Merry Christmas! Trump's Aid Cuts To Spike Child Mortality Worldwide In 2025

Ethiopian children eating food provided by foreign aid in Addis Ababa
For decades, the United States has played a major role in reducing child mortality. The Trump administration’s stance seems to be “well, what if we didn’t?”
The Gates Foundation issued a report Thursday that said about 200,000 more children worldwide under age five have died or will die this year compared with 2024. Last year saw 4.6 million children die before their age 5, but that is projected to increase to 4.8 million in 2025.
This is the first time this century that annual child deaths have increased. Child deaths have declined sharply since 1990, when 11.6 million children under 5 died. Nations made a concerted effort to drive that rate down, and it’s a genuine miracle that the number of deaths has been more than halved in just 35 years.
Bill Gates called the Trump administration’s cuts to the U.S. Agency for International Development “a gigantic mistake,” which undersells it. The United States played a big role in decreasing child deaths, and now we are playing a pretty big role in increasing them.
The administration shuttered USAID in July because that is apparently now a thing we let the president do, even though the power to create and eliminate agencies rests with Congress. The courts stood aside as well, letting President Donald Trump slash billions in foreign aid.
These cuts have already directly impacted hundreds of thousands of children.
In Ethiopia, the cuts mean a shortage of hospital staff, leading to children being discharged prematurely. In Nigeria, children are dying from malnutrition. The administration is so dedicated to abject cruelty that it even destroyed food bound for children in Afghanistan and Pakistan, food that could have fed 1.5 million kids.
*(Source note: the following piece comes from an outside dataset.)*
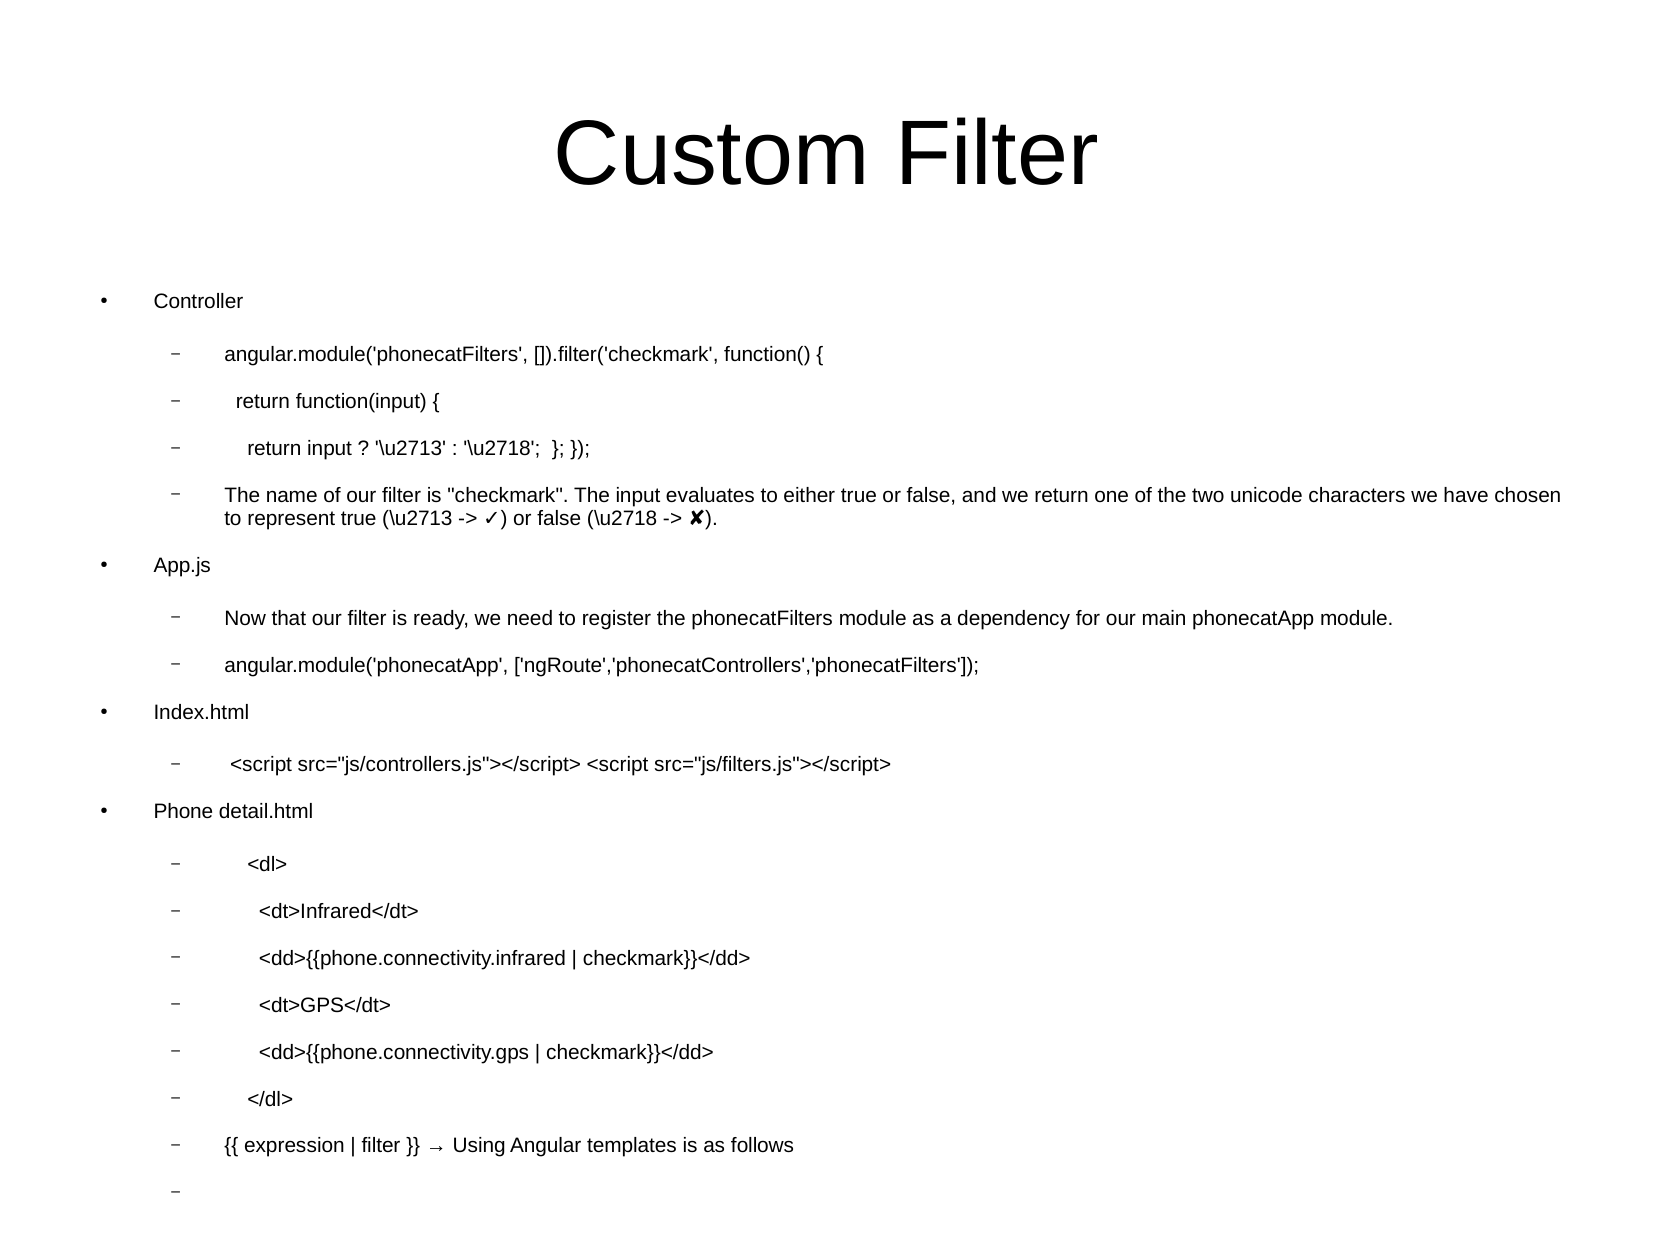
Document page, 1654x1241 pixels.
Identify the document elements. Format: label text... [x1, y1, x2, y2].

list Controller angular.module('phonecatFilters', []).filter('checkmark', function() { return function(input) { return input ? '\u2713' : '\u2718'; }; }); The name of our filter is "checkmark". The input evaluates to either true or false, and we return one of the two unicode characters we have chosen to represent true (\u2713 -> ✓) or false (\u2718 -> ✘). App.js Now that our filter is ready, we need to register the phonecatFilters module as a dependency for our main phonecatApp module. angular.module('phonecatApp', ['ngRoute','phonecatControllers','phonecatFilters']); Index.html <script src="js/controllers.js"></script> <script src="js/filters.js"></script> Phone detail.html <dl> <dt>Infrared</dt> <dd>{{phone.connectivity.infrared | checkmark}}</dd> <dt>GPS</dt> <dd>{{phone.connectivity.gps | checkmark}}</dd> </dl> {{ expression | filter }} → Using Angular templates is as follows [82, 290, 1571, 1216]
title Custom Filter [82, 49, 1571, 257]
Impact Counter, which projects the human costs of these cuts, estimated that over 600,000 people have died, two-thirds of whom are children. Reviewing the breakdowns of that data and the methodology is an emotional gut punch. How do you feel about 14.7 million fewer children receiving treatment for pneumonia or diarrhea? How about roughly 168,000 children dying per year from malnutrition? And here’s malaria, where aid cuts are projected to lead to over 6 million additional child malaria cases.
Children are also at greater risk thanks to the arbitrary termination of maternal and child health funds. The administration did that even in the face of a USAID memo saying this would eliminate postnatal care for over 11 million children.
A modeling study published in The Lancet in April predicted that the cuts to this funding would reverse the decline in maternal and child deaths, with maternal mortality increasing 29 percent by 2040, under-five child deaths increasing by 23 percent in that time, and stillbirths by 13 percent. These are grim, brutal numbers, and Trump owns them.
The United States has removed itself from the global stage, stepping away from obligations and refusing to see itself as part of the larger world. Sure, millions of children may die, but that’s just the price we pay for “America First.”